The limitation on length of tweets compels user to shorten URLs in their tweets. I have used a python script to resolve short URLs to their extended form. Nearly 2 Million URLs were parsed by this Python script. The purpose of short URL expansion is two folds. [1] To find which URLs points to the same target page (Extended URL). – To infer Tweets cascade. [2] To study the characteristic of topics spread temporally and spatially.
There are several source files in this folder. These have been used to study and contrast the behavior of Celebrity users against the Regular users on twitter. Nearly 468 Million Tweets posted by 26 Million Users are studied in this project. The work is published in Elsevier COMCOM journal. Title : “The rich and middle classes on Twitter: Are popular users indeed different from regular users” URL : http://www.sciencedirect.com/science/article/pii/S0140366415002625
To get the frequency of all the topics in a dataset of size 18GB, I installed and run the hadoop library on a cluster of two Linux machines and retrieve the topics frequency in a single run. This has significantly reduced our coding efforts and processing time.
We observed that only 61% of all 7.39M users in our dataset supplied their location information. No common format was used though. Therefore, we first converted all the extracted locations into a common format as a pair of latitude and longitude coordinates, and then we reverse converted the coordinates to a triplet of city, state and country. We considered options of Yahoo! Placefinder, Google Geocoding and the MapQuest Geocoding APIs to geocode the extracted locations. Since Yahoo provided the maximum free rate limit of 50,000 requests per IP addresses/day, we used it to geocode all locations.
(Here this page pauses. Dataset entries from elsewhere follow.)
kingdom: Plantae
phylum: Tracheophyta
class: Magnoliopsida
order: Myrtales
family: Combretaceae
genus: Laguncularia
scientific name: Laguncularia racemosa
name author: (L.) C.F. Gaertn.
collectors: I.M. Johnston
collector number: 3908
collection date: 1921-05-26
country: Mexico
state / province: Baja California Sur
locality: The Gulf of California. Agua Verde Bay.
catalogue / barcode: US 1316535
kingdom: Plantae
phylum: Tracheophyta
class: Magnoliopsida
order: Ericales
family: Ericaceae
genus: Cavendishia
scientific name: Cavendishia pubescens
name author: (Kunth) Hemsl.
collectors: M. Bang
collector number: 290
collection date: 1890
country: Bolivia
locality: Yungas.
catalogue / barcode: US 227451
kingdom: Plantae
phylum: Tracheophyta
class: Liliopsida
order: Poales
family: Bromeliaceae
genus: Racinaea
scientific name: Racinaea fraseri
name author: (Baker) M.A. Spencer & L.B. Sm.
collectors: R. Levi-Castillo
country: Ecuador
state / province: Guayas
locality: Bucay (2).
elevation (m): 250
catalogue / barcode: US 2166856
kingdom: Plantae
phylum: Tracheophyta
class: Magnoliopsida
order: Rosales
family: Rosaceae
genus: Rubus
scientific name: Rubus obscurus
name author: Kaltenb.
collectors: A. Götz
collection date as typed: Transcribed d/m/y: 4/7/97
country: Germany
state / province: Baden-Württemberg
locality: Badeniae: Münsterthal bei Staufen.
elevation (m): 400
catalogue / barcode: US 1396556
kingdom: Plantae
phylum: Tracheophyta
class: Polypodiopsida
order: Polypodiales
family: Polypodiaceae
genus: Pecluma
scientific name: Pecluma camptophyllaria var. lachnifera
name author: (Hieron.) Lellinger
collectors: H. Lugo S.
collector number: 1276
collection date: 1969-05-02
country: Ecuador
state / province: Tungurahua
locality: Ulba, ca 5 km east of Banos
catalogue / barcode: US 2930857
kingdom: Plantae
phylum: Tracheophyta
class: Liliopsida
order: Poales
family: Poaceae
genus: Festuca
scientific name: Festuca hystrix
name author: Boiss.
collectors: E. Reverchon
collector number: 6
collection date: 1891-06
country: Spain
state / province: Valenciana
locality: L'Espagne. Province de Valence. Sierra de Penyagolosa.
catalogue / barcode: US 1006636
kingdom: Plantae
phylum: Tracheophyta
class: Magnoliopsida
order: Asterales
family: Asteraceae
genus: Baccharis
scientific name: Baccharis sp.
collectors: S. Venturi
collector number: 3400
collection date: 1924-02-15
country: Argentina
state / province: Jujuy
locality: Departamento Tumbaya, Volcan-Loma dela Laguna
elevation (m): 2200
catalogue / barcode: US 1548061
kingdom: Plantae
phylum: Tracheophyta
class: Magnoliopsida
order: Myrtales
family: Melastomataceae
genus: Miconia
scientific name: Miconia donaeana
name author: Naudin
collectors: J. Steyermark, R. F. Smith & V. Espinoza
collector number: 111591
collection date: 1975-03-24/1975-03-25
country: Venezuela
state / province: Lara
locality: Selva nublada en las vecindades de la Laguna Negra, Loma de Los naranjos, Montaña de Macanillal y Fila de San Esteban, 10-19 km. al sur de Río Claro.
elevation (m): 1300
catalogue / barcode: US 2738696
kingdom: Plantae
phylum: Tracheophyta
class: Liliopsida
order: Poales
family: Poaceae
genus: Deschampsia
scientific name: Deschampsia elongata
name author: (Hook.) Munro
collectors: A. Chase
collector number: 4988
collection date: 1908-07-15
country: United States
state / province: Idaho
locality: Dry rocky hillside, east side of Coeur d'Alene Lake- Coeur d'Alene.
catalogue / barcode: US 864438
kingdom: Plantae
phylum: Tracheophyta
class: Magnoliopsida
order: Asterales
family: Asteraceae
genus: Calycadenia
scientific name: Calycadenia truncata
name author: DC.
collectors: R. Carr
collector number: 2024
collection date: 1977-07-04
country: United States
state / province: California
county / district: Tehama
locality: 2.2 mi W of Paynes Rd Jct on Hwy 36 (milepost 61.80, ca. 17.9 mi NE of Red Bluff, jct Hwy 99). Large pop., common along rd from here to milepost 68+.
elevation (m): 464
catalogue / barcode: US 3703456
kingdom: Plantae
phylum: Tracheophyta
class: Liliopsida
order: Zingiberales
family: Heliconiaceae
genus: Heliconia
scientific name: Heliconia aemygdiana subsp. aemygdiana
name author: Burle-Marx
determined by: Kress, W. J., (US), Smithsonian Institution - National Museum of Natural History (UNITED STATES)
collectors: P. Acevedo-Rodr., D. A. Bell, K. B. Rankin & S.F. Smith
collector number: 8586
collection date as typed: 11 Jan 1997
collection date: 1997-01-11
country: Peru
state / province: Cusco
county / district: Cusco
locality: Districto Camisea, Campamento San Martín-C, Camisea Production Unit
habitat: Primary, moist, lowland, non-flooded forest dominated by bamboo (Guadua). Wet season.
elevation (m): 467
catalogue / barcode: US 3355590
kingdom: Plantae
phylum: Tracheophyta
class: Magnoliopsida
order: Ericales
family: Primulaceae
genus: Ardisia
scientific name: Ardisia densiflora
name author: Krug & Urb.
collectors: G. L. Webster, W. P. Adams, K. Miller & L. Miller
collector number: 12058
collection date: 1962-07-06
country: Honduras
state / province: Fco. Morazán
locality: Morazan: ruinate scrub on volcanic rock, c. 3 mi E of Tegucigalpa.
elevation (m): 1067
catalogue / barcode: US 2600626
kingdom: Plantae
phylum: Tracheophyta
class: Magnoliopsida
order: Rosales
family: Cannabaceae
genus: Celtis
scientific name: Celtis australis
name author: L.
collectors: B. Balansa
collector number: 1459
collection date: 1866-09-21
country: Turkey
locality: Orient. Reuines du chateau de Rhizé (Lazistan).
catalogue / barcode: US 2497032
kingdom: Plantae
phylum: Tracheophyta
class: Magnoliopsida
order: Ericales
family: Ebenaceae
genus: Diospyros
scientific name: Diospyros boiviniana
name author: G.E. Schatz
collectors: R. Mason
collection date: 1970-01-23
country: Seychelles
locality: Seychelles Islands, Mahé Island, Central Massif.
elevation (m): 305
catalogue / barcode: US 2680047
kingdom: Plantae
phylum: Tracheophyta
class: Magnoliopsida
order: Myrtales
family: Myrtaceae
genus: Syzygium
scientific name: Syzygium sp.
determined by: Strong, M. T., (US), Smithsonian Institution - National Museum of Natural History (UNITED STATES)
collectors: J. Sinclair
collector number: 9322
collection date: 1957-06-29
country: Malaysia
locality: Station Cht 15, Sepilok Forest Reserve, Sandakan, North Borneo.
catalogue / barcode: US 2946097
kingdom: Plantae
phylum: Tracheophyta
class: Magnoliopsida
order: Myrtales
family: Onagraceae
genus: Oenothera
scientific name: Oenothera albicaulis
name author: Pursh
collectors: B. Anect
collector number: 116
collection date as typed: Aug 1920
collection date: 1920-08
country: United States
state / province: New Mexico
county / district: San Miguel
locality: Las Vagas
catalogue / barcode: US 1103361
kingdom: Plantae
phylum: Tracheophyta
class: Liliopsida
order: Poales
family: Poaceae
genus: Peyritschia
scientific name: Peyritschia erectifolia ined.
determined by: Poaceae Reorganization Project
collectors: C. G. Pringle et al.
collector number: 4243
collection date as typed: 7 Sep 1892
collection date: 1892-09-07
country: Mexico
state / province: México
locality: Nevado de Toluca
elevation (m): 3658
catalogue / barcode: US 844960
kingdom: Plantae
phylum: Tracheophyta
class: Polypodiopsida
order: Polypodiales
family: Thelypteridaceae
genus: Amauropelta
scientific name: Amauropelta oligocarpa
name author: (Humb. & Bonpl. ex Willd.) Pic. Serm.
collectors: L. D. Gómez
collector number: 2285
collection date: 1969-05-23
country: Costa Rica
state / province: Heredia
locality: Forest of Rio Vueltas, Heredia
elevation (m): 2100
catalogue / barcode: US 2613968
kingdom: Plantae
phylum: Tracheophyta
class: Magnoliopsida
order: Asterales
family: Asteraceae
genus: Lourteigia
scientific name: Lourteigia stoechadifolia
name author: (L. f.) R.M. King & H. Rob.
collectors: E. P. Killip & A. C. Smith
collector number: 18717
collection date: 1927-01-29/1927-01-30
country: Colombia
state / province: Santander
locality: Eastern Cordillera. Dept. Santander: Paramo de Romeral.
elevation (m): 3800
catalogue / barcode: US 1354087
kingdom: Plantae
Manual identification of topics in a dataset of 196 Million tweets is impossible. We, therefore, used Reuters OpenCalais web service to automatically extract topics (entities and tags) from all tweets. Since OpenCalais was rate limited, therefore optimum bundle of tweets were queried to OpenCalais. The RDF response from OpenCalais parsed to get topics from the tweets. We obtained 39 million URLs and 7.5 million unique topics from OpenCalais.